■ **DATA SUPPLIED**:
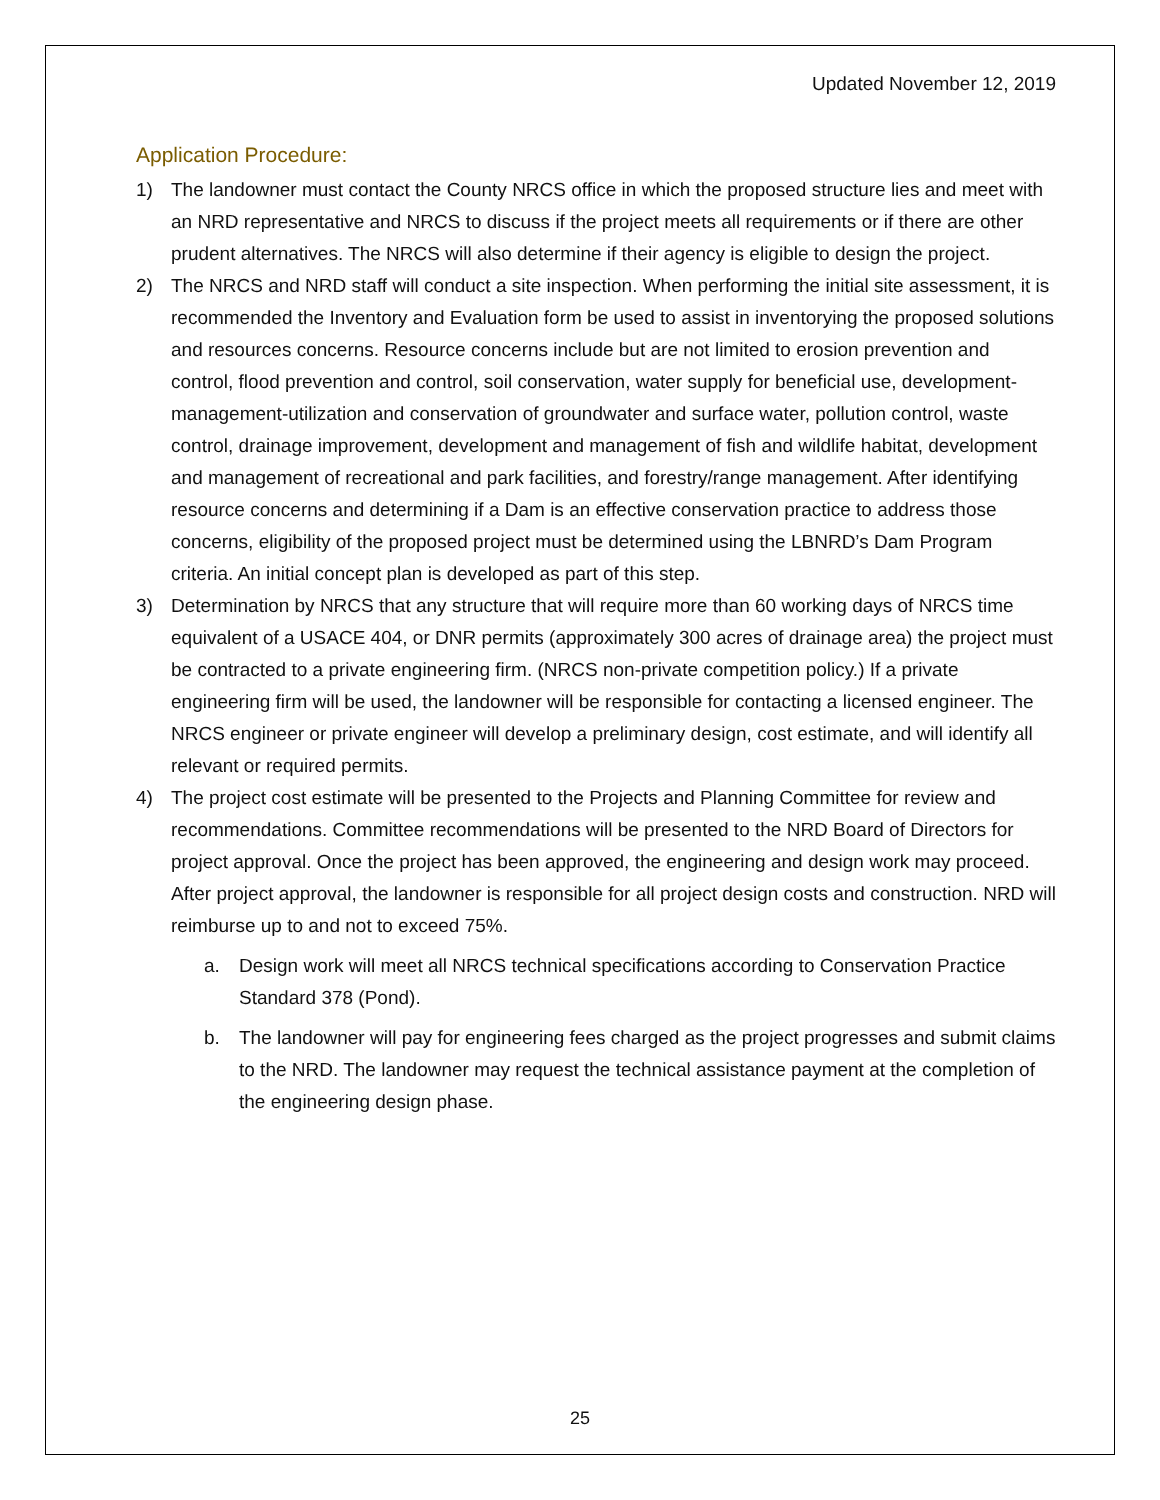Updated November 12, 2019
Application Procedure:
1) The landowner must contact the County NRCS office in which the proposed structure lies and meet with an NRD representative and NRCS to discuss if the project meets all requirements or if there are other prudent alternatives. The NRCS will also determine if their agency is eligible to design the project.
2) The NRCS and NRD staff will conduct a site inspection. When performing the initial site assessment, it is recommended the Inventory and Evaluation form be used to assist in inventorying the proposed solutions and resources concerns. Resource concerns include but are not limited to erosion prevention and control, flood prevention and control, soil conservation, water supply for beneficial use, development-management-utilization and conservation of groundwater and surface water, pollution control, waste control, drainage improvement, development and management of fish and wildlife habitat, development and management of recreational and park facilities, and forestry/range management. After identifying resource concerns and determining if a Dam is an effective conservation practice to address those concerns, eligibility of the proposed project must be determined using the LBNRD’s Dam Program criteria. An initial concept plan is developed as part of this step.
3) Determination by NRCS that any structure that will require more than 60 working days of NRCS time equivalent of a USACE 404, or DNR permits (approximately 300 acres of drainage area) the project must be contracted to a private engineering firm. (NRCS non-private competition policy.) If a private engineering firm will be used, the landowner will be responsible for contacting a licensed engineer. The NRCS engineer or private engineer will develop a preliminary design, cost estimate, and will identify all relevant or required permits.
4) The project cost estimate will be presented to the Projects and Planning Committee for review and recommendations. Committee recommendations will be presented to the NRD Board of Directors for project approval. Once the project has been approved, the engineering and design work may proceed. After project approval, the landowner is responsible for all project design costs and construction. NRD will reimburse up to and not to exceed 75%.
a. Design work will meet all NRCS technical specifications according to Conservation Practice Standard 378 (Pond).
b. The landowner will pay for engineering fees charged as the project progresses and submit claims to the NRD. The landowner may request the technical assistance payment at the completion of the engineering design phase.
25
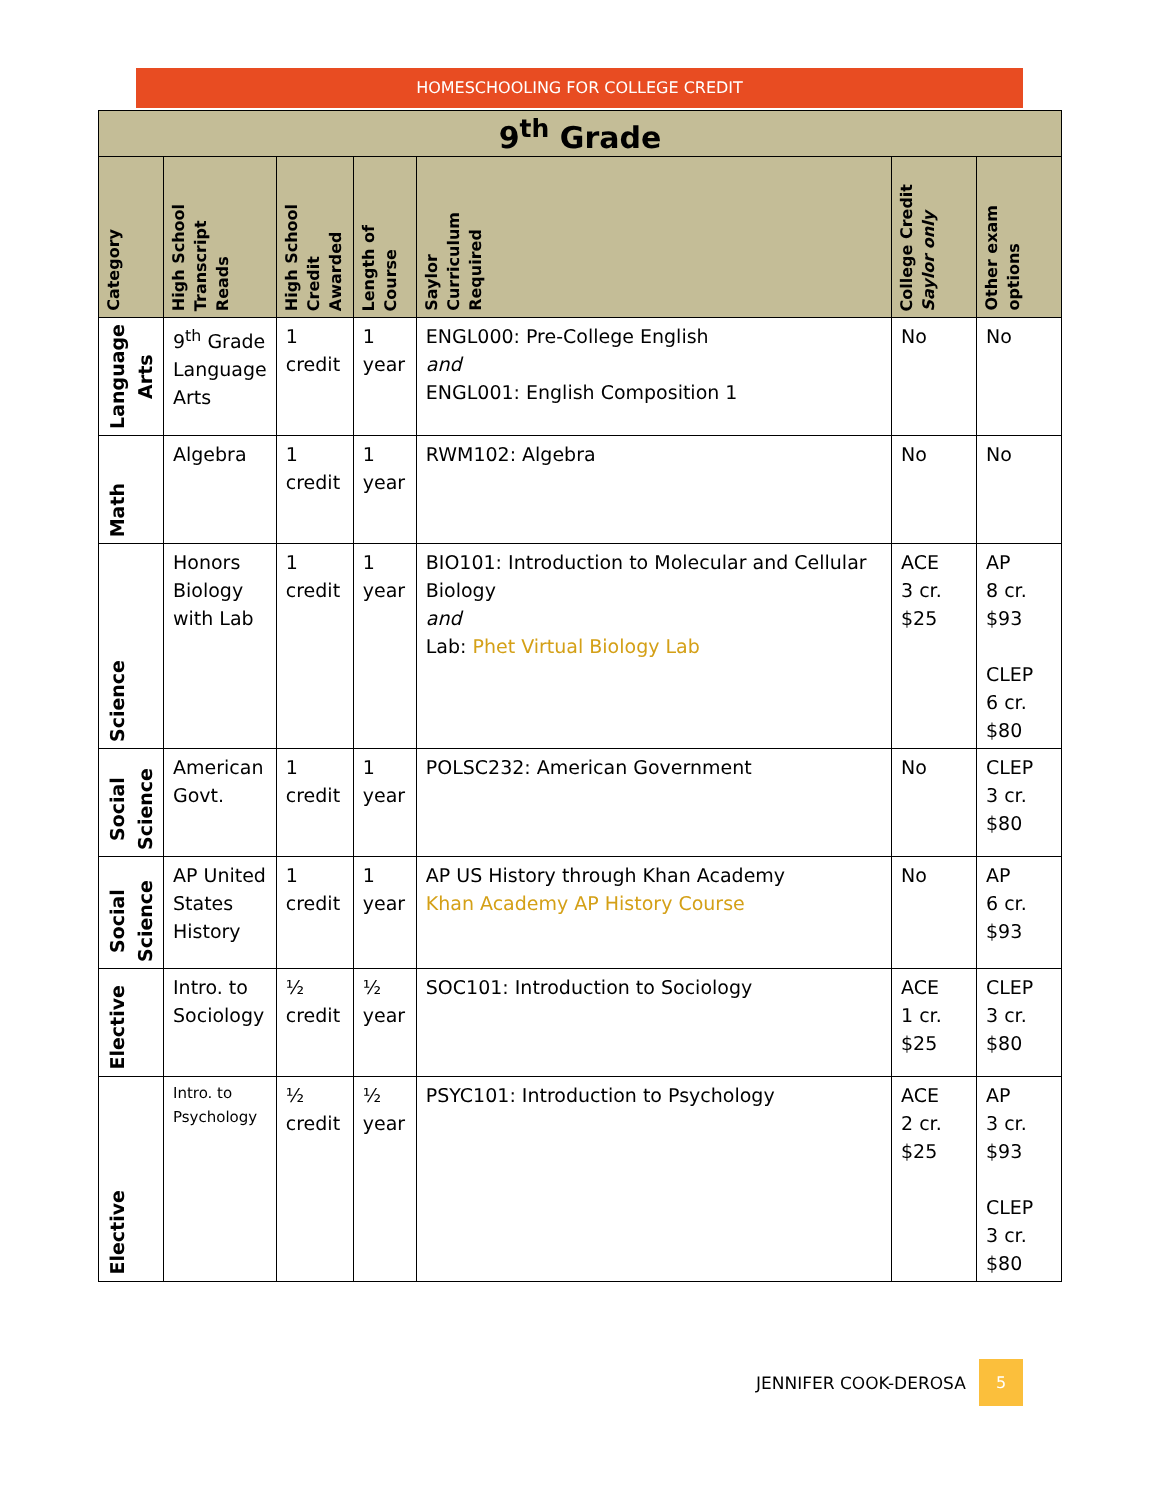HOMESCHOOLING FOR COLLEGE CREDIT
| 9<sup>th</sup> Grade | | | | | | |
| Category | High School Transcript Reads | High School Credit Awarded | Length of Course | Saylor Curriculum Required | College Credit Saylor only | Other exam options |
| Language Arts | 9<sup>th</sup> Grade Language Arts | 1 credit | 1 year | ENGL000: Pre-College English and ENGL001: English Composition 1 | No | No |
| Math | Algebra | 1 credit | 1 year | RWM102: Algebra | No | No |
| Science | Honors Biology with Lab | 1 credit | 1 year | BIO101: Introduction to Molecular and Cellular Biology and Lab: Phet Virtual Biology Lab | ACE 3 cr. $25 | AP 8 cr. $93 CLEP 6 cr. $80 |
| Social Science | American Govt. | 1 credit | 1 year | POLSC232: American Government | No | CLEP 3 cr. $80 |
| Social Science | AP United States History | 1 credit | 1 year | AP US History through Khan Academy Khan Academy AP History Course | No | AP 6 cr. $93 |
| Elective | Intro. to Sociology | ½ credit | ½ year | SOC101: Introduction to Sociology | ACE 1 cr. $25 | CLEP 3 cr. $80 |
| Elective | Intro. to Psychology | ½ credit | ½ year | PSYC101: Introduction to Psychology | ACE 2 cr. $25 | AP 3 cr. $93 CLEP 3 cr. $80 |
JENNIFER COOK-DEROSA 5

■ **WORK INSTRUCTIONS**: Each line that includes "Course" counts once; state how many such lines the listing has, with no other words.

■ **EXERCISE SOLUTION**: 2